The Government and public must rise above the fear being stoked by the second-vote Remoaner campaign in its frenzy to stop Brexit
Just as our Government attempts to mitigate the disruption of No Deal, Remainer MPs are still trying to stop it
THE public and the Government must rise above the fear being stoked by the second-vote campaign in its frenzy to stop Brexit.
Doom-mongering propaganda is spewed out relentlessly (even as Britain is named the No1 country for business, in the latest global rankings).
Even Cabinet Minister Amber Rudd foolishly helps her brother’s “people’s vote” campaign by blurting out that a new referendum is “plausible” if Theresa May’s deal is rejected. No, Amber, it isn’t.
And now, just as our Government attempts to mitigate the disruption of No Deal — like the increasingly spooked EU and the Irish especially — Remainer MPs try to prevent it ever happening.

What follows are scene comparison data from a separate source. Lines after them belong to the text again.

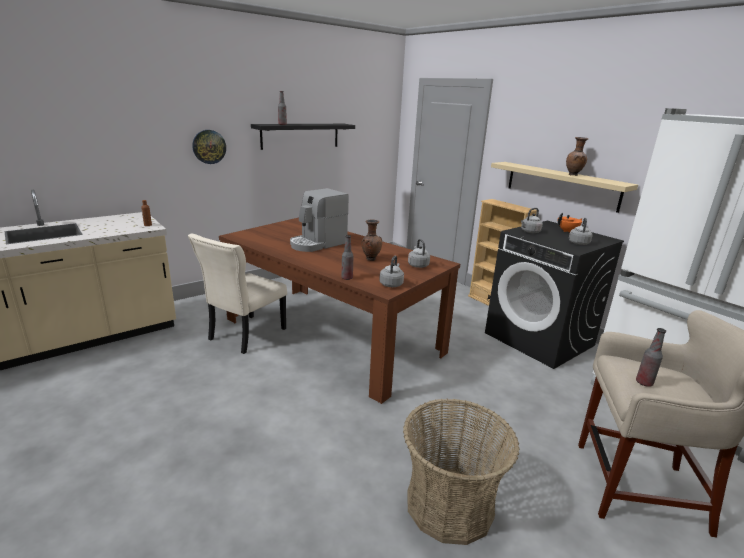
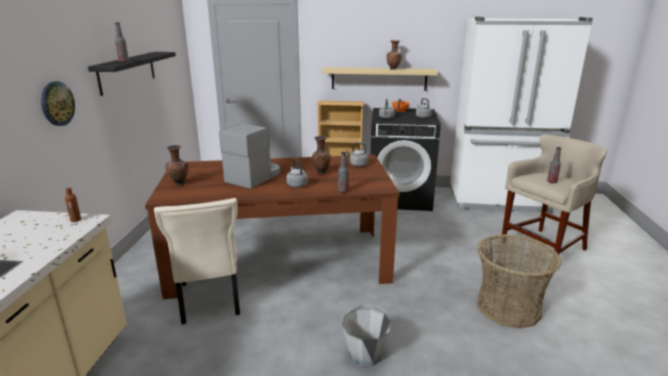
camera: 45 degrees left, 0 degrees up
(258, 437) = (366, 354): none -> grey bucket
(265, 231) = (179, 184): none -> brown vase
(317, 244) = (254, 177): coffee machine -> coffee machine turned 150 degrees counterclockwise
(391, 284) = (376, 183): grey kettle -> grey kettle (296, 185)

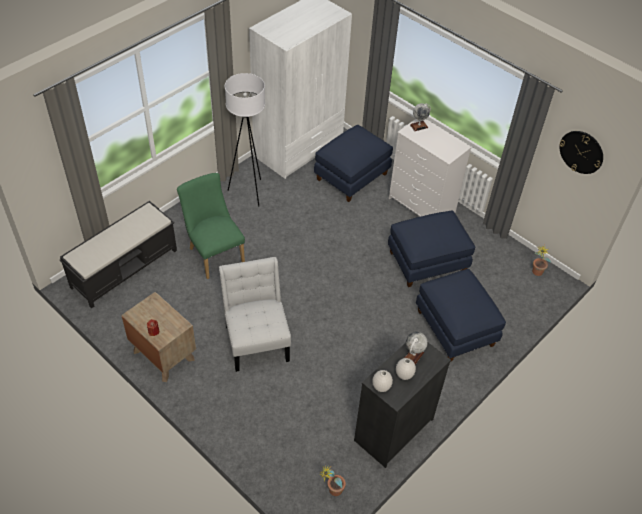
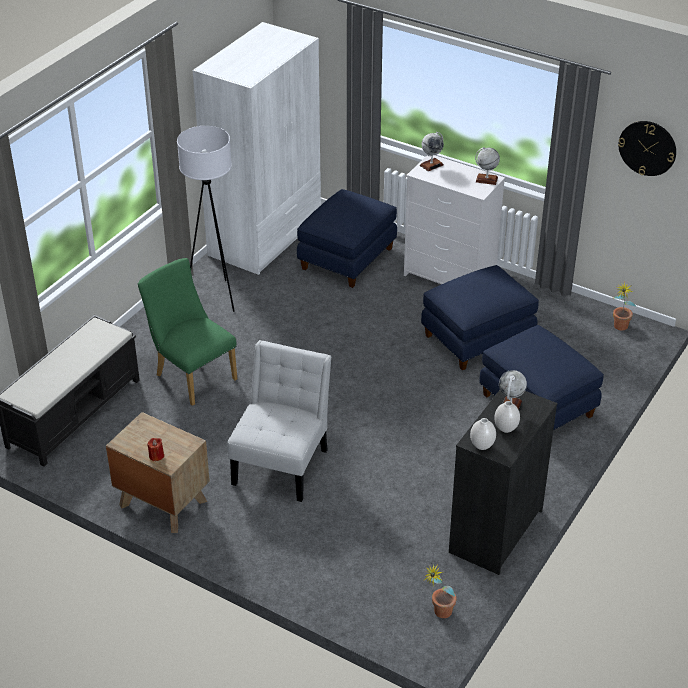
camera: 10 degrees left, 10 degrees down
(256, 339) = (282, 463): white chair -> white chair turned 45 degrees clockwise
(456, 146) = (486, 180): none -> globe

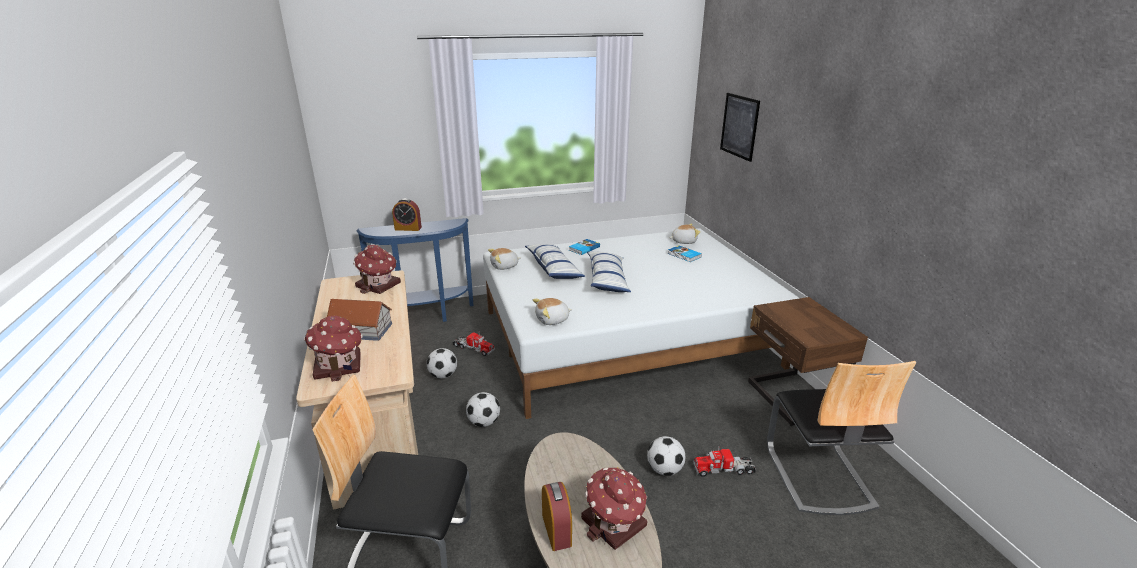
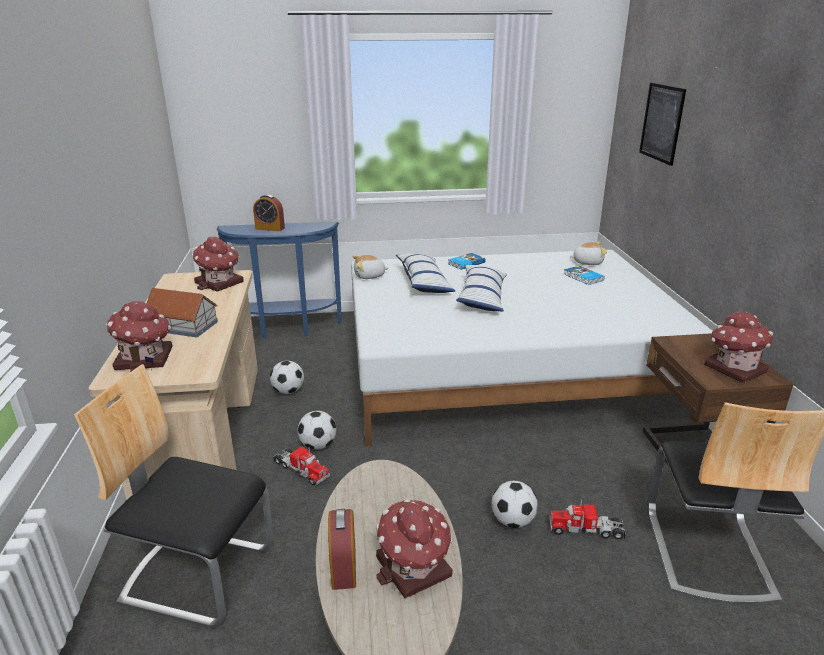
camera: 10 degrees right, 0 degrees up
(473, 348) = (329, 366): toy truck -> toy truck (301, 470)
(552, 320) = (404, 335): plush toy -> none
(821, 327) = (733, 368): none -> toy house

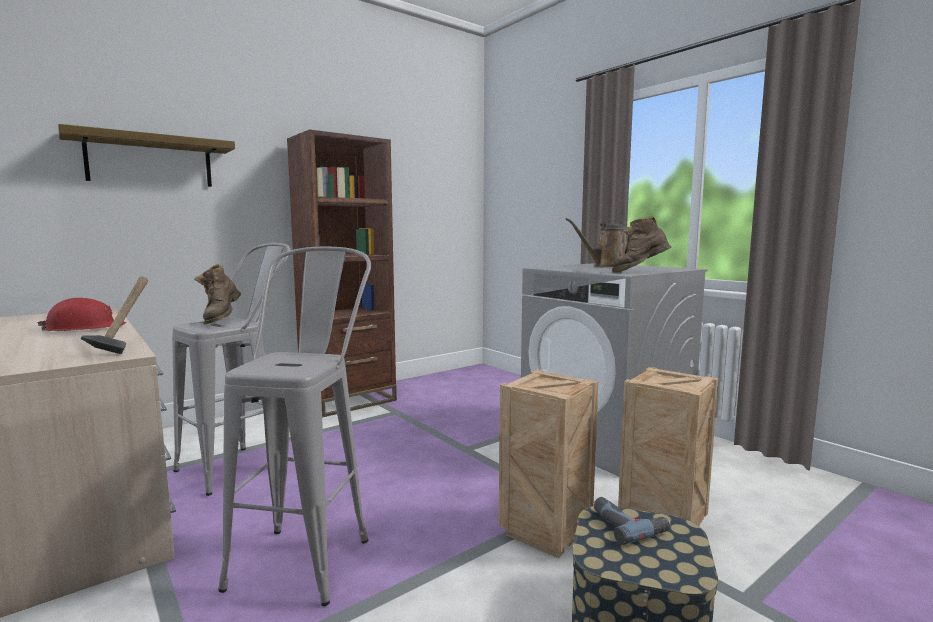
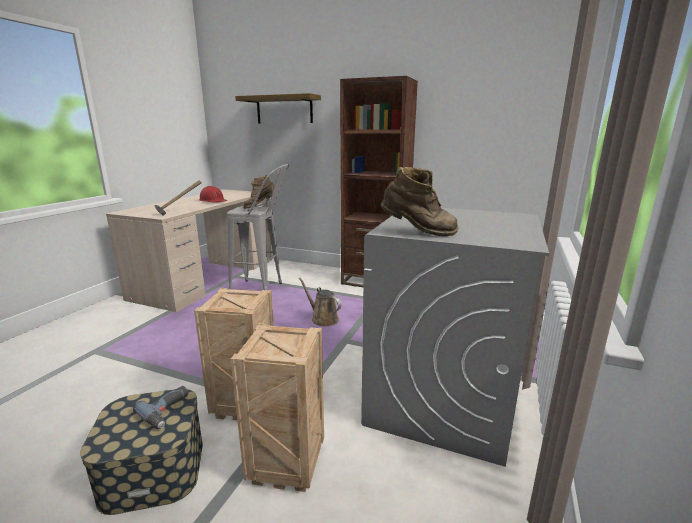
camera: 60 degrees right, 10 degrees up
(309, 551) = (192, 337): grey stool -> none
(608, 266) = (479, 220): brown watering can -> brown watering can (323, 319)
(639, 272) = (418, 233): brown boot -> brown boot turned 150 degrees clockwise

One lot systematically sabotaged our negotiating position. Others want to strip us of the power to decline the EU’s dodgy deal and get out. It is appalling.
Foreign Secretary Jeremy Hunt says derailing Brexit would be “dangerous for the fabric of democracy” and “disastrous” for the Tories. He’s right.
Some Tory Remainers seem past caring.
Sweet and sour
THE nanny state brigade won’t be satisfied until Mars bars are a ten-quid luxury and broccoli compulsory.
The Sun long ago warned that the fizzy drinks tax was a gateway to punitive levies on every other treat.
Sure enough, chief medical officer Sally Davies now wants taxes on chocolate, crisps, milkshakes, even coffee. She has no shame in bullying the lowest earners into changing lifestyles she disapproves of. “I am chief nanny,” she brags.
Tories should ignore Dame Sally’s snobby hectoring — and be champions of choice.
Holy idiotic
LABOUR’S sole requirement for new MPs nowadays is to worship Corbyn. Hence fruitloops like Fiona Onasanya.
Convicted of perverting justice over her speeding points, she idiotically compares herself to Christ.
“I, Fiona,” she says with impossible grandness, “sought to be the voice of change. This may now take a different path.” It may . . . all the way to prison.
Onasanya cannot cling to office.
She must do the decent thing: resign.
Rough justice
THE derisory sentence for millionaire killer John Broadhurst is sickening.
He battered lover Natalie Connolly, sprayed bleach in her face and left her bleeding and with 40 injuries.
Yet the CPS swallowed his claim it was a consensual “rough sex” game — even though Natalie was helplessly drunk . . . and never lived to tell her story.
Broadhurst got just three years, eight months in jail. He could be free in two.